George’s campaign biography similarly centers empathy and community: “I’ve spent my career believing that the justice system can actually work for people — all people... To me, a prosecutor’s job is to seek justice — not convictions at any cost.”
Both candidates claim the same value. What separates them is the policy architecture they’ve built around it.
What Residents Are Feeling
Kranichfeld offered a candid account of what he says he hears from Chittenden County residents: “What I hear most is a sense of frustration. Many I have spoken with feel that we need more transparency and that it feels like we are stuck in a hopeless cycle. This office, unlike most others in Vermont, is only up every 4 years, so I feel a strong call to step up and run now. Many in our community do not want to wait 4 more years for a change.”

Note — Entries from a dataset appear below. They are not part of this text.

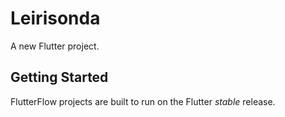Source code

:# Leirisonda 

A new Flutter project.

## Getting Started

FlutterFlow projects are built to run on the Flutter _stable_ release.
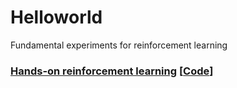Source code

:# Helloworld
Fundamental experiments for reinforcement learning

### [Hands-on reinforcement learning](http://hrl.boyuai.com/) [[Code](https://github.com/boyu-ai/Hands-on-RL)]

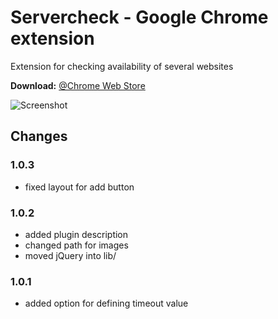 # Servercheck - Google Chrome extension
Extension for checking availability of several websites

**Download:** [@Chrome Web Store](https://chrome.google.com/webstore/detail/servercheck/dkgflcccfohhfheejkokcjaegnnohieg)

![Screenshot](http://salty.rocks/sites/default/files/inline-images/screenshot_sc.png)

## Changes
### 1.0.3
* fixed layout for add button

### 1.0.2
* added plugin description
* changed path for images
* moved jQuery into lib/

### 1.0.1
* added option for defining timeout value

George’s press release counters with a continuity argument: “That progress is not an accident. It is the result of steady, experienced, evidence-based leadership, the kind that can only come from someone who chose this community and never left.”
The Stakes
Chittenden County is home to nearly one-third of Vermont’s total population. It is the state’s most populous and most diverse county. The State’s Attorney is the chief law enforcement officer for that community — deciding which cases to prosecute, how aggressively to pursue detention, how to deploy the limited resources of a county prosecutor’s office, and how to relate to the law enforcement agencies whose arrests become the office’s caseload.
George has held that position since January 2017. No one has defeated her in an election.
The Democratic primary is August 11, 2026. The filing deadline for candidates is May 28, 2026. With no Republican candidate currently in the race, the primary winner will almost certainly serve the next four-year term.
George did not respond to Compass Vermont’s question about her third-term agenda on her official email, referring this publication to her campaign. Her campaign press release was provided after this story was filed. It is available in full at www.sarahgeorgeforsa.com.
Kranichfeld’s campaign kickoff is today, Monday, March 30, 2026, in Burlington.
Editor’s Note: An earlier version of this story credited State's Attorney George with independently launching the Chittenden County accountability court. The court was established by Governor Scott in October 2025 in coordination with multiple partners including George's office. The story has been corrected.
Compass Vermont contacted both candidates by email on Saturday, March 29, 2026. Both responded. All quotes are drawn from written responses provided on the record.